Thought for the day 24th March 2021 ‘We are in the Business of Hope

‘We are in the Business of Hope’.

     These words jumped out at me when I opened a recent email from the Royal National Lifeboat Institute (RNLI).

     A few years ago I collected donations for the RNLI. Still in contact with this charity, I receive emails containing stories and videos of recent rescues around the U.K.

     This latest email recounts a rescue by Gavin Steeden, Deputy Coxswain of Swanage Lifeboat Station.

     ‘I’ll never forget seeing hope in the eyes of two sailors as they were plucked from the bow of their sinking yacht by my crew. It was a stormy evening, the sailors were doing night time navigation training when their yacht ran aground so hard the rocks holed the vessel and it began to take in water. One minute I was home sound asleep, the next I was at sea with the crew.  When it’s your job to launch into raging seas because somebody needs you, you’ve got to have hope in your heart. And you hope upon hope that you bring your crew and survivors back home safely to their families.  That hope comes from caring’.

    When Paul asked me to write a ‘Thought for the Day’ about hope, that got me thinking, ‘what is hope’? The dictionary explains it as ‘Looking forward with optimism’.

     Never more was this the case as during the two World Wars. In 1939, to keep up the morale of the overseas armed forces, the BBC granted Dame Vera Lynn a programme called ‘Sincerely Yours.’ Of course ‘We’ll Meet Again’ and ‘White Cliffs of Dover’ were always included. Not everyone was in favour of the sentimentality of the songs, believing it would cause homesickness. However, it was soon found that the hope element of the lyrics was a great boost to both military and families alike.

     I was aged six when the Second World War broke out. By the winter of 1940/41 air raids were a nightly occurrence. I remember vividly one such raid. There was no warning by wailing siren of an imminent attack.

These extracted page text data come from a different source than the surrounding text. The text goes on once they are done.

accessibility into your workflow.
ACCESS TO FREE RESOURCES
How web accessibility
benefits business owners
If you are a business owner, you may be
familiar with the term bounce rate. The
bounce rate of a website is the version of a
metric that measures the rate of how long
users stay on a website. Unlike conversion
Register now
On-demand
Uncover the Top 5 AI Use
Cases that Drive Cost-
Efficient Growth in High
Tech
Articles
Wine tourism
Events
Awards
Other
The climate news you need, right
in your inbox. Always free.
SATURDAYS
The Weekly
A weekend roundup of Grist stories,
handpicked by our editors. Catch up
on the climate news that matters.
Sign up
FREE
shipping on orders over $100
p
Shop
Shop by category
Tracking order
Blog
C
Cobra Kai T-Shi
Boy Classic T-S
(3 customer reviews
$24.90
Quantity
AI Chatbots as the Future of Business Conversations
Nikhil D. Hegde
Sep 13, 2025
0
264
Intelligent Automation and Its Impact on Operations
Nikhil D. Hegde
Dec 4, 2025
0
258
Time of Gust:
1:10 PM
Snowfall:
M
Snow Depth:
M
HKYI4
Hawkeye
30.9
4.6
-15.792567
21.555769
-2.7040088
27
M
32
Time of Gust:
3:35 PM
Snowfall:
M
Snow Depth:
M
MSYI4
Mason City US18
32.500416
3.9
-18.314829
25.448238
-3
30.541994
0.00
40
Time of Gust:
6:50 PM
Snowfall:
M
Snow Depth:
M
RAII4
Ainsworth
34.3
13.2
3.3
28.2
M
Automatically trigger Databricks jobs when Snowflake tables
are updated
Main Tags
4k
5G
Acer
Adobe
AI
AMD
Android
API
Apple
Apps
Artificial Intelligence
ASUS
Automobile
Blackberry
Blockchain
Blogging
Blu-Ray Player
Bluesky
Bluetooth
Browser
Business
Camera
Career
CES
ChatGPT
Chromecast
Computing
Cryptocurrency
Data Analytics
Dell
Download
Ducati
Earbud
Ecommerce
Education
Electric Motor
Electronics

My parents and us children, four in all, including new born baby, were nervously huddled together at the foot of the stairs, unable to get to the Anderson shelter because of gun fire, shells and shrapnel. The well-known drone sound of enemy aircraft overhead confirmed the dangers. I recollect my father saying to us trembling bairns, ‘right, courie-in and we’ll all say The Lord’s Prayer’. We hoped our prayers would get us to the protection of the shelter. Warfare subsided, we ran to safety, prayers answered.

     This last year of ‘lockdowns’ has been a testing time for everyone. One hope now is that vaccines prove reliable, and like smallpox, polio and scarlet fever, the Covid 19 virus will be a rarity. Surely the latest news of the slow easing of restrictions is a reassurance that better days are ahead.

       One of my favourite hymns, because of the enduring words, is ‘My hope is based onnothing less than Jesus’ blood and righteousness . . . in every wild and stormy gale my anchor holds and will not fail’.